Work item:
From the records below, determine the number of lines containing "case". Output that number alone.

┄┄┄┄┄┄┄┄┄┄┄┄┄┄┄┄┄┄┄┄

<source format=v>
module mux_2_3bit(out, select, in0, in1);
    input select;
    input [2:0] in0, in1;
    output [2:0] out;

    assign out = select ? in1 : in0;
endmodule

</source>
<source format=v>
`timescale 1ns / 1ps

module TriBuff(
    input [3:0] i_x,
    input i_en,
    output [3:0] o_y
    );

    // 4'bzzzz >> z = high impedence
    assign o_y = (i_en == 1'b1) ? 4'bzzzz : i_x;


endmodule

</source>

┄┄┄┄┄┄┄┄┄┄┄┄┄┄┄┄┄┄┄┄

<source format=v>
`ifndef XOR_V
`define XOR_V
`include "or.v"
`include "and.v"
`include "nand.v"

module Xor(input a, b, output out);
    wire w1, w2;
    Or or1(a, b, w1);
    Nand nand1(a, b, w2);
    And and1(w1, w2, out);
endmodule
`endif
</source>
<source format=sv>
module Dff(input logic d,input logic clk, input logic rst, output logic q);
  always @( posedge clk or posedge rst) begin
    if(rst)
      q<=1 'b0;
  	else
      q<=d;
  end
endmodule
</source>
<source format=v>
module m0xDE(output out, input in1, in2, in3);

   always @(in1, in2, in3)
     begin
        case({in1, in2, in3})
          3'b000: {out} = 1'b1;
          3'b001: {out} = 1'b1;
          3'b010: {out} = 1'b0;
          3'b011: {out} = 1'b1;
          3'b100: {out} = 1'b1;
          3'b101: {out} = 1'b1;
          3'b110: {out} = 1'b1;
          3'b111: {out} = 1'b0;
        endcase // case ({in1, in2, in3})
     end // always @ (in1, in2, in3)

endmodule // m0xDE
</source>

┄┄┄┄┄┄┄┄┄┄┄┄┄┄┄┄┄┄┄┄

Result of the task:
2